Splitting Transaction Stream

The earthquake project was pretty cool, but it wasn’t really a stream.

I want to get experience with a project where data is streaming in and being moved around.

Luckily, I created a Random Data Generator API with Python and FastAPI not too long ago.

Note

I have not yet created a writeup about the Random Data Generator API yet, but it was a fun project that uses Python and FastAPI.

Data Source

I hosted the Random Data Generator API on my explore blog at https://explore.paulmatthews.dev/api/docs.

The endpoints are configured in a way that allow for the transmission of data via HTTPS in either a JSON or CSV format.

For this project I will be consuming the /api/random/transactions endpoint.
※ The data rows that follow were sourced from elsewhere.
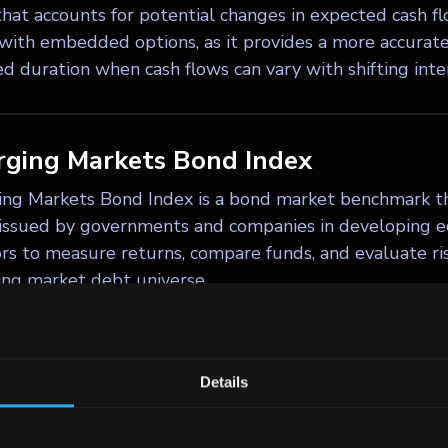
hat accounts for potential changes in expected cash flow
with embedded options, as it provides a more accurate 
d duration when cash flows can vary with shifting inter
ging Markets Bond Index
ng Markets Bond Index is a bond market benchmark th
issued by governments and companies in developing e
ors to measure returns, compare funds, and evaluate ri
ng market debt universe.
ty clawback
Details
 clawback is a provision in a high-yield bond indenture
 portion of the bonds – typically up to 35% – during th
I can access a random set of transaction data in a CSV format by making a request like:

curl -s 'https://explore.paulmatthews.dev/api/random/transactions?data_format=csv&amount=5'

Output:

Just a CSV collection of 5 records of randomized transaction data.

Plan

  1. Create 3 Kafka Topics
    1. transactions
    2. deposits
    3. withdrawals
  2. Create Kafka Consumer that consumes API at random intervals between 2-5 seconds and uses a KafkaProducer to add transactions to the transactions topic.
  3. Create a Splitter that will consist of a Kafka Consumer and two Kafka Producers
    1. Kafka Consumer reads from transactions topics and loads them as a Case Class
    2. Logic of Consumer determines if transaction is a Deposit or Withdrawal and uses respective Kafka Producers to add it to the appropriate topic

At the end of this journey I will have a more realistic stream, and I should be able to see random data going into the transactions topic and then filtering them to the deposits and withdrawals topics.